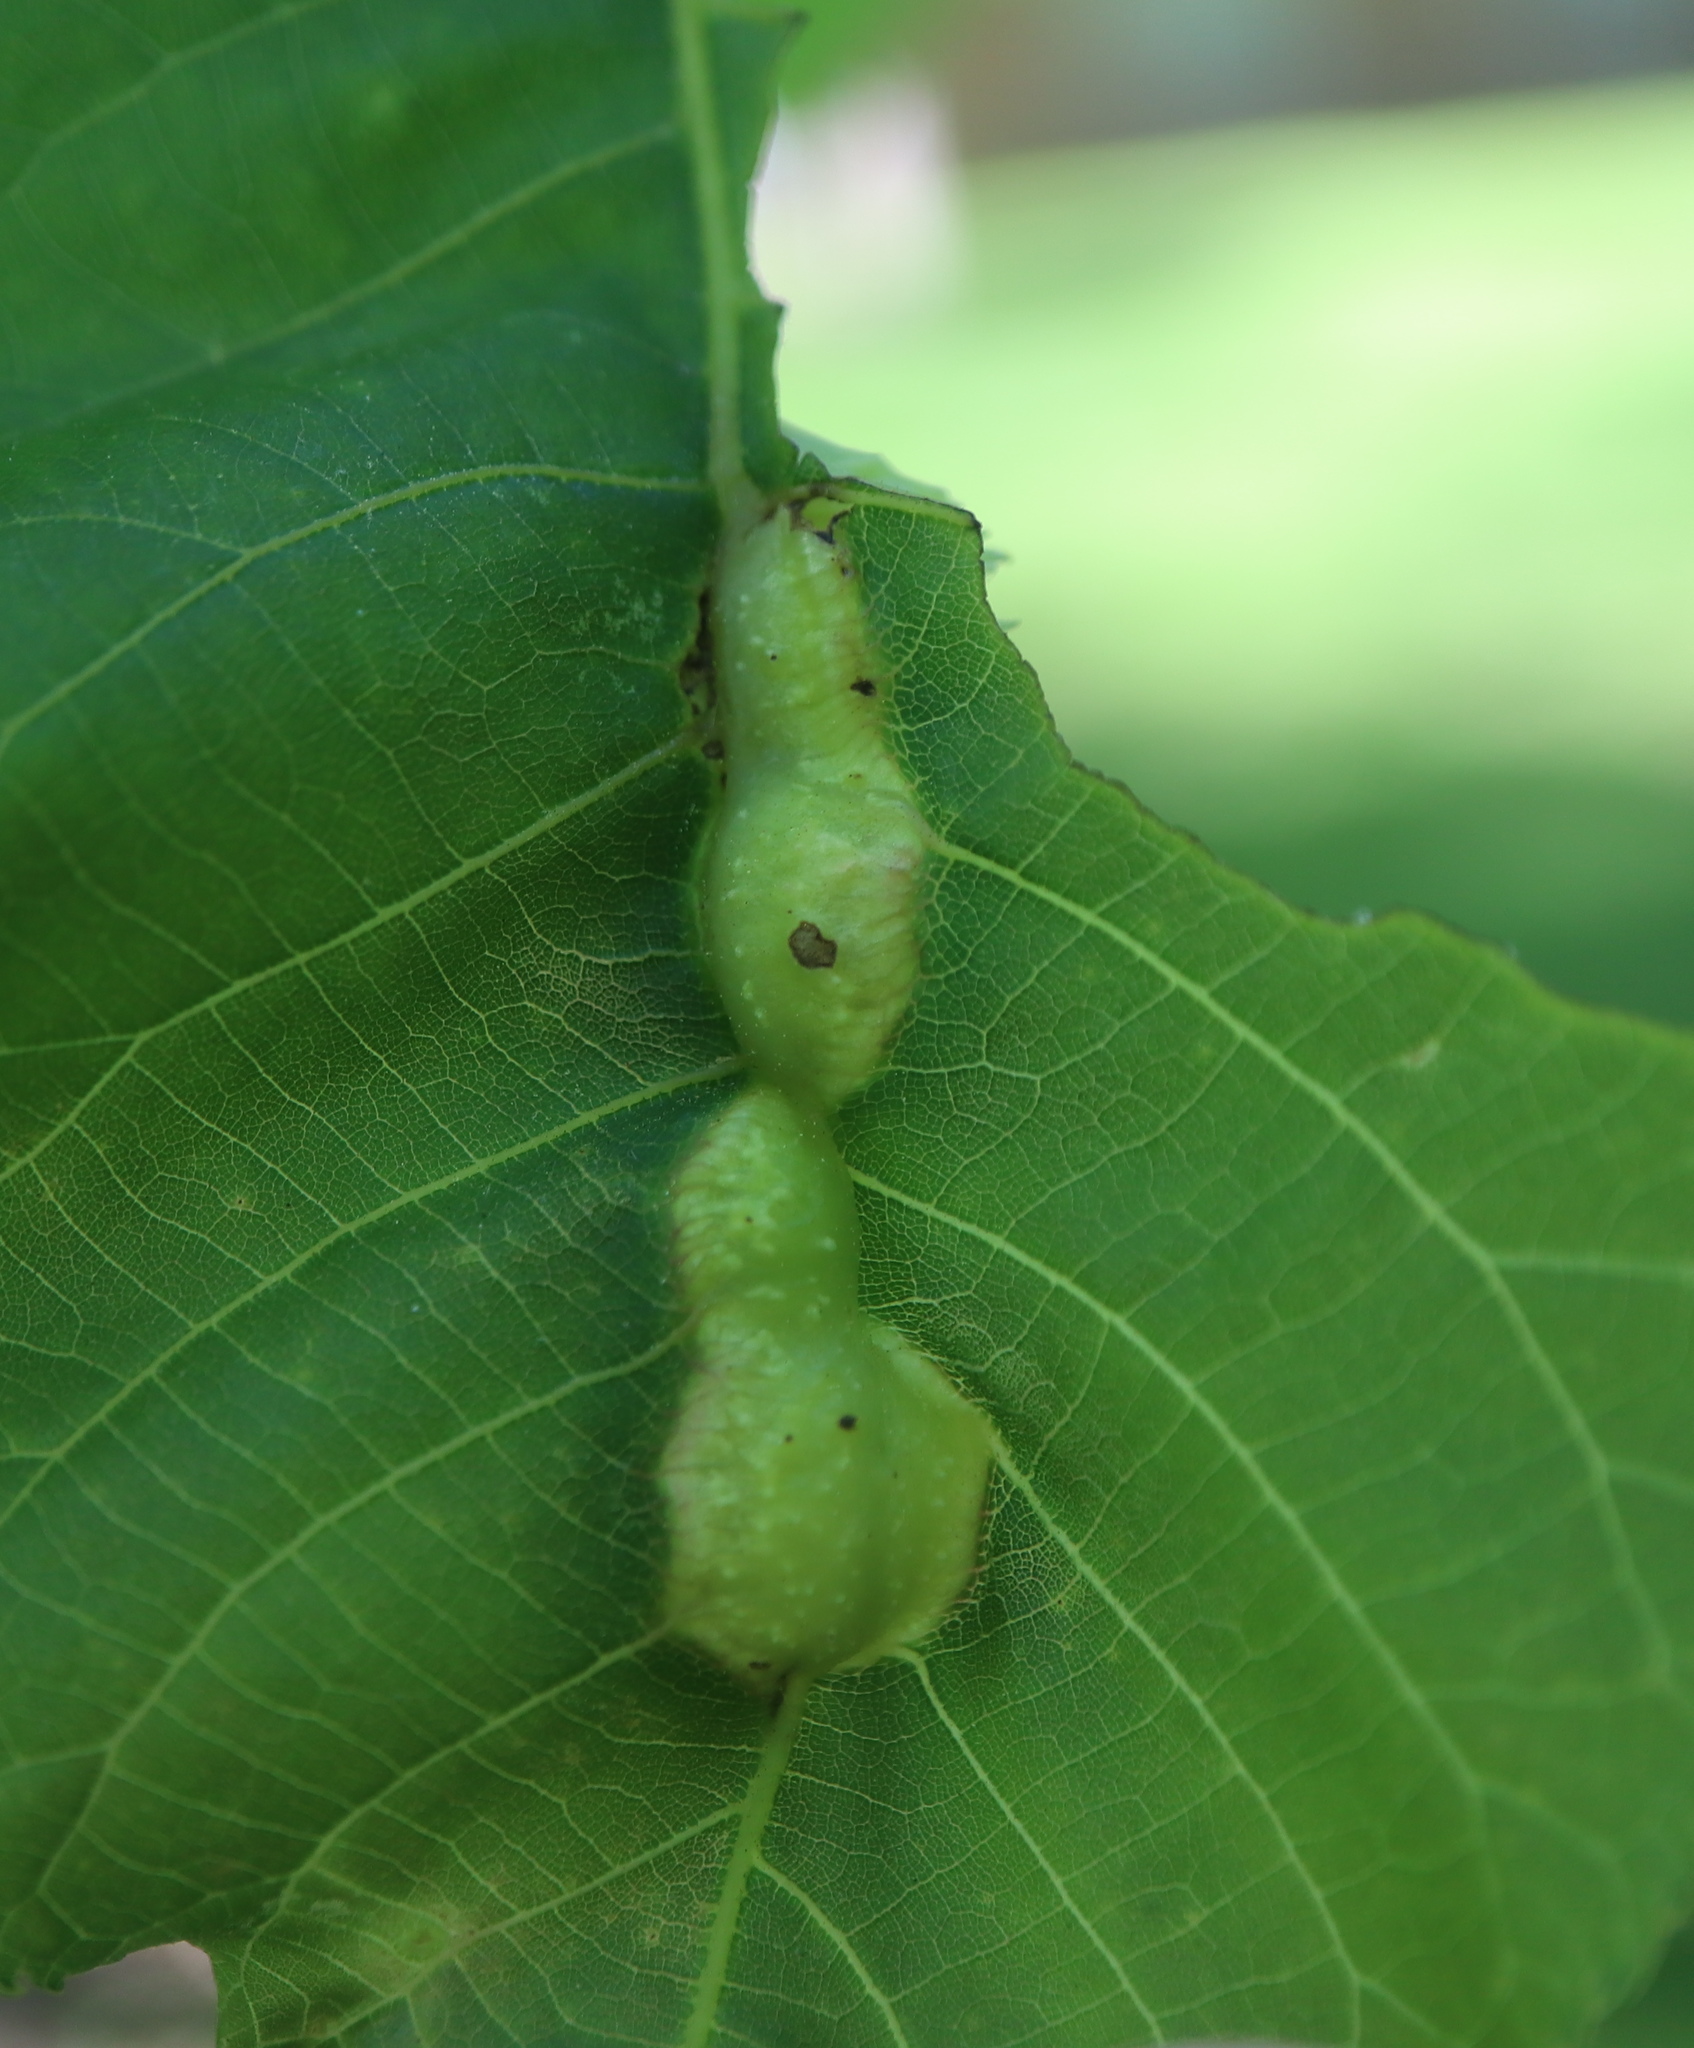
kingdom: Animalia
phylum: Arthropoda
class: Insecta
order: Hemiptera
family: Phylloxeridae
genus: Phylloxera
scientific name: Phylloxera spinosa
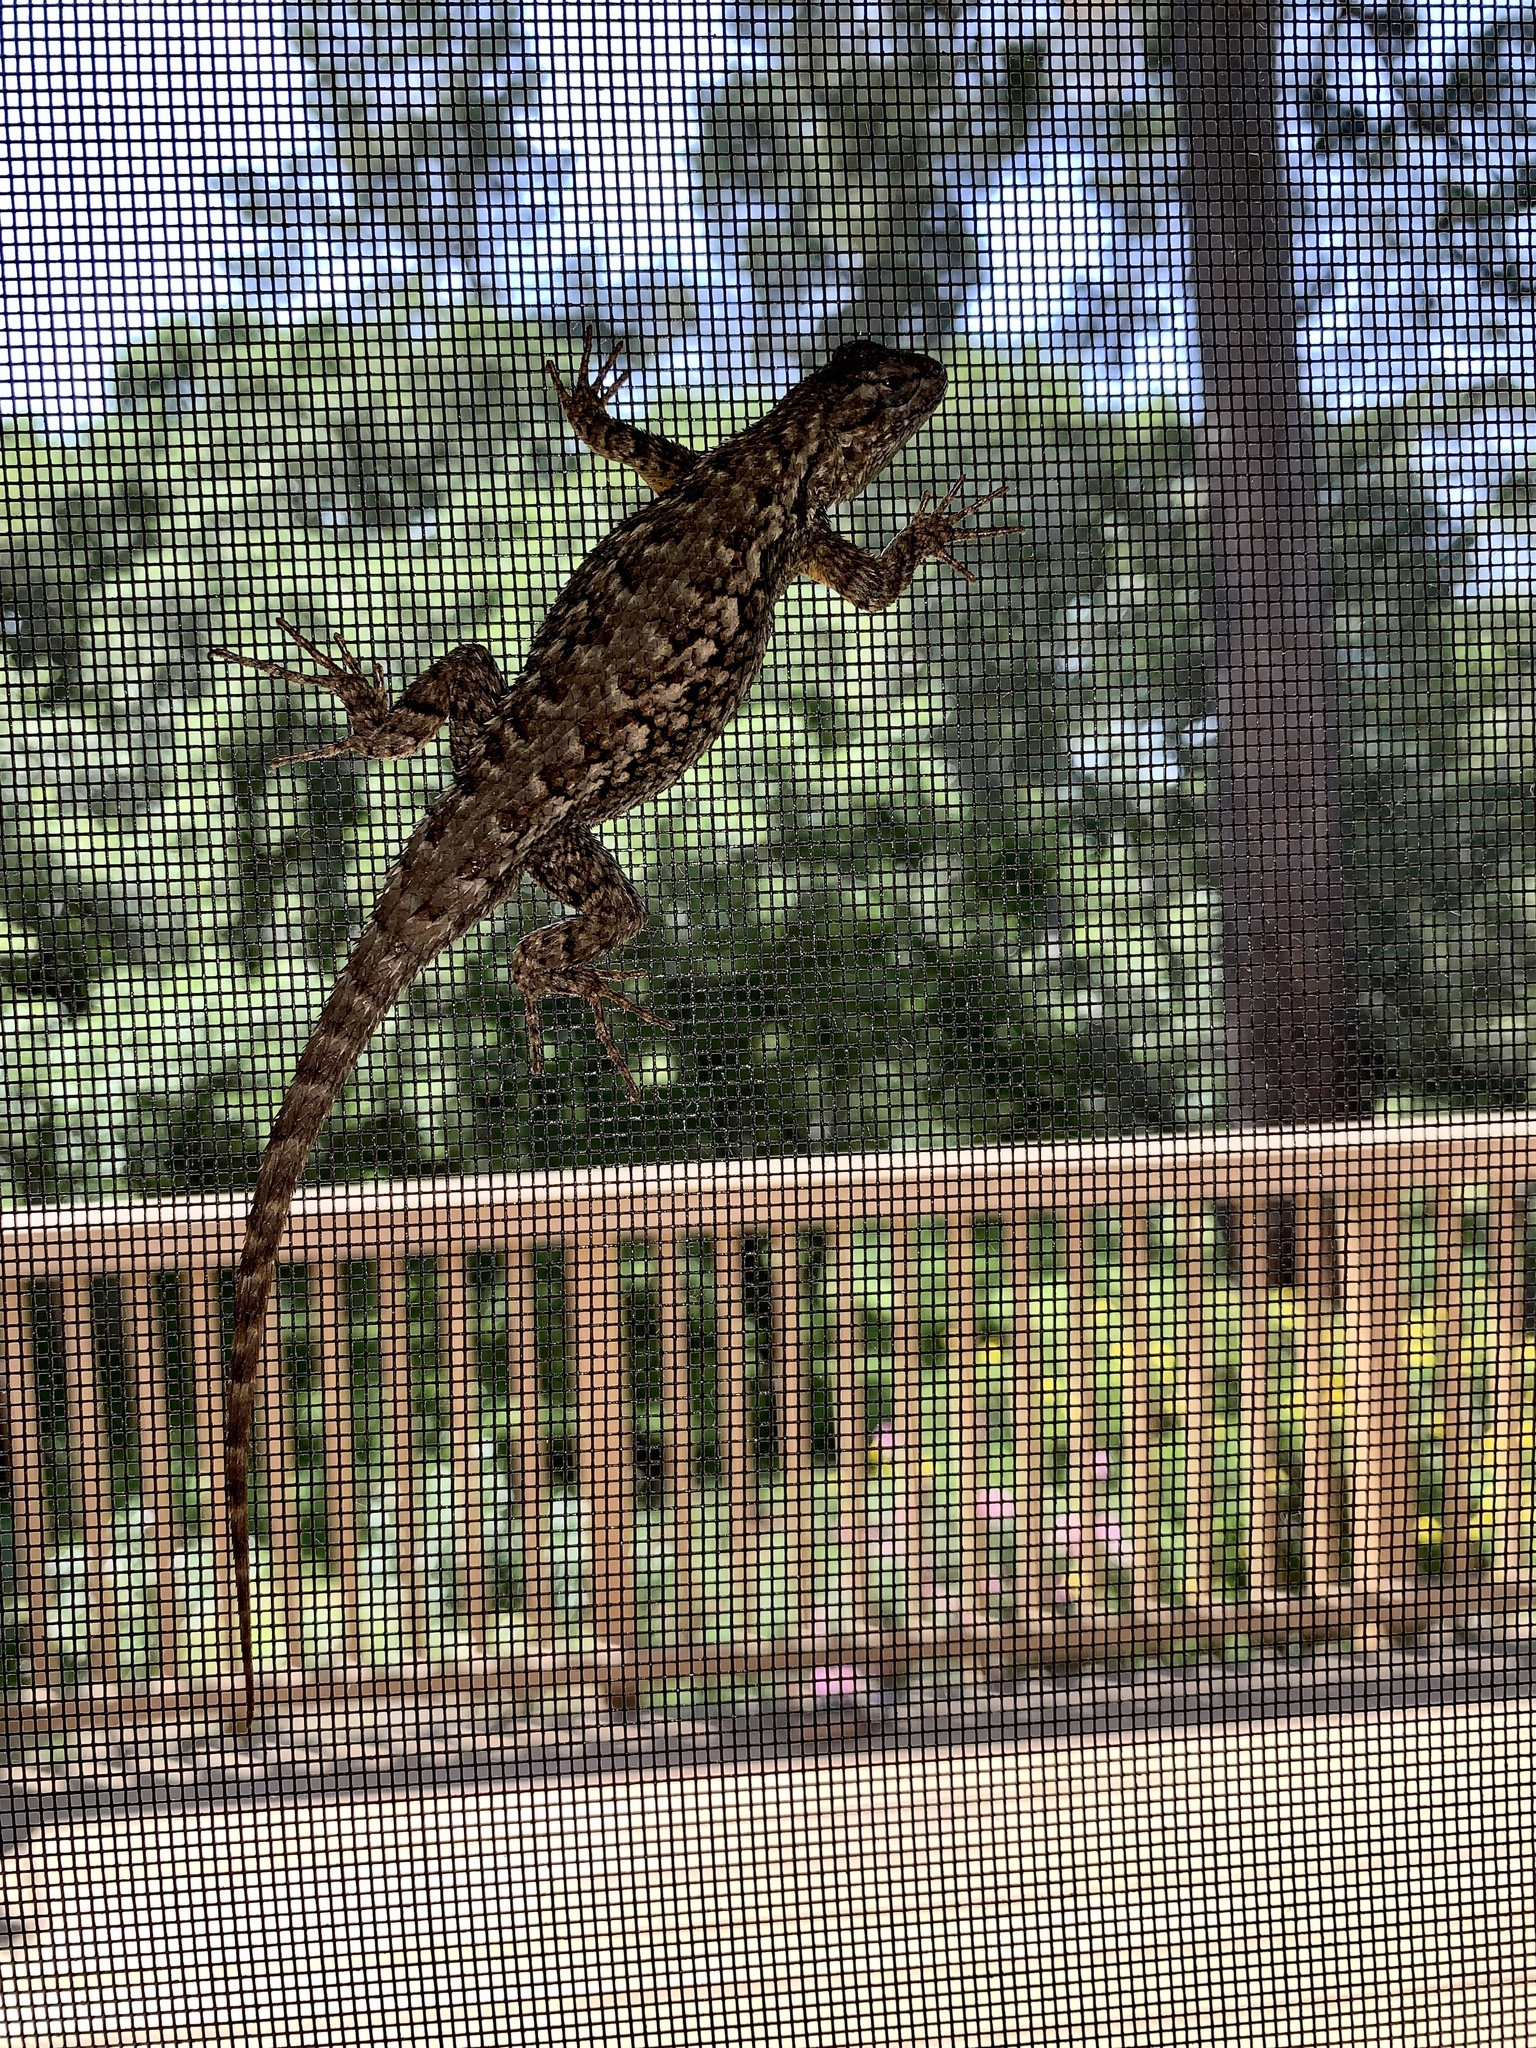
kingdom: Animalia
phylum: Chordata
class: Squamata
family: Phrynosomatidae
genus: Sceloporus
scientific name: Sceloporus occidentalis
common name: Western fence lizard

Exercise brief – Recast the lines of both entries above as a single numbered list, skipping any blank lines. Leave the pictures out of your answer.

Finished exercise –
1. kingdom: Animalia
2. phylum: Arthropoda
3. class: Insecta
4. order: Hemiptera
5. family: Phylloxeridae
6. genus: Phylloxera
7. scientific name: Phylloxera spinosa
8. kingdom: Animalia
9. phylum: Chordata
10. class: Squamata
11. family: Phrynosomatidae
12. genus: Sceloporus
13. scientific name: Sceloporus occidentalis
14. common name: Western fence lizard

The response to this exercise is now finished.